La presidenta de la Corte Suprema, Carmen Lucia Antunes, desempató la votación.

La defensa de Lula sostuvo que nadie puede ir a prisión mientras resten apelaciones, que en su caso pasarían aún por el Superior Tribunal de Justicia y la propia Corte Suprema. 

Las deliberaciones demoraron más de siete horas.

Lula fue condenado en enero por un tribunal de apelación a doce años y un mes de cárcel por haber recibido un apartamento de lujo de una constructora involucrada en la red de sobornos de Petrobras.

El voto que sembró desazón entre sus seguidores fue de la juez Rosa Weber, que se consideraba dudoso. En su alegato, afirmó que “la ejecución de la condena del tribunal de apelación (...) no compromete el principio constitucional de la presunción de inocencia”.

Bocinazos y lágrimas 

En las afueras del tribunal en Brasilia, los detractores del exmandatario reaccionaron con festejos, mientras sus partidarios recibieron la noticia abatidos o llorando.

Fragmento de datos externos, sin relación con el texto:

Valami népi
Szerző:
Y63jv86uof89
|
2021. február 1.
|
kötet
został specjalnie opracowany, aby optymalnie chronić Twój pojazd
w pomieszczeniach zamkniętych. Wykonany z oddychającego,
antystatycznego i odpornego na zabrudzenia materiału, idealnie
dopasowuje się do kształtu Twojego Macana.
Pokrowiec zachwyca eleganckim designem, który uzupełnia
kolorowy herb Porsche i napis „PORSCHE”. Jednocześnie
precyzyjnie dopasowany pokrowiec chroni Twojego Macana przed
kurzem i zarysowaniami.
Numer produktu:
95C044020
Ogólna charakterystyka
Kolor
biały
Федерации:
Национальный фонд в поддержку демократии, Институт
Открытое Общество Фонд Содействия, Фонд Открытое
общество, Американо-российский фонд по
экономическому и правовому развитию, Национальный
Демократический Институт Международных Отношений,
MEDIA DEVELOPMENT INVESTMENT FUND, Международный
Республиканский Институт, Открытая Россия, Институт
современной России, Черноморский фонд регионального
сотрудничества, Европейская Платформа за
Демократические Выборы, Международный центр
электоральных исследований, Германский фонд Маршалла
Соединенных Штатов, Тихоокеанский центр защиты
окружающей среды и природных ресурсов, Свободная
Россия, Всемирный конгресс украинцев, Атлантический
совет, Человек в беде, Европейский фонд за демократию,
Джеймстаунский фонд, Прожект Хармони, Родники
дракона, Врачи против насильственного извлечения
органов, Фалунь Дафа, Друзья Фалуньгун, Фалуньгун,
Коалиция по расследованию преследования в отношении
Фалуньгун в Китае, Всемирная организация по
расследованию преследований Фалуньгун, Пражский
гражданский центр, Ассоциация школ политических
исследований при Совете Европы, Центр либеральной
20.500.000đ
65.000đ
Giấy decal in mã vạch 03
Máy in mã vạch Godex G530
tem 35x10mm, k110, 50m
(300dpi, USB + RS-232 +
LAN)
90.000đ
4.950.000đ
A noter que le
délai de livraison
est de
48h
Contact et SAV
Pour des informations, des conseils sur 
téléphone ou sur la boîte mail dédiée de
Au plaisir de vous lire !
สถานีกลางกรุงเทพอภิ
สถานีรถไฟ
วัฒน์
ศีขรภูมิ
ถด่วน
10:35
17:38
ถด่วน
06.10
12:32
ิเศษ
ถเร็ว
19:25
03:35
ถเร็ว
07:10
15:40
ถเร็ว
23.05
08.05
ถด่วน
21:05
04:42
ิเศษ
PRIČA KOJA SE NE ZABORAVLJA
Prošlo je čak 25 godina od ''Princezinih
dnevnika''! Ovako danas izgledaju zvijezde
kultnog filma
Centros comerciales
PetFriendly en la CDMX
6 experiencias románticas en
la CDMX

En la sede del Sindicato de Metalúrgicos en Sao Bernardo do Campo, cinturón obrero de Sao Paulo, desde donde Lula sigue el juicio en una sala privada, los militantes del Partido de los Trabajadores (PT, izquierda) mostraban nerviosismo.

“Es una farsa, un golpe muy grande, no acepto a Lula fuera de las elecciones, no acepto un inocente en la cárcel de ninguna manera”, dijo María Lucía Minoto Silva, una profesora de Historia de 60 años.

El debate se desarrollaba bajo fuertes medidas de seguridad ante una creciente polarización política en Brasil.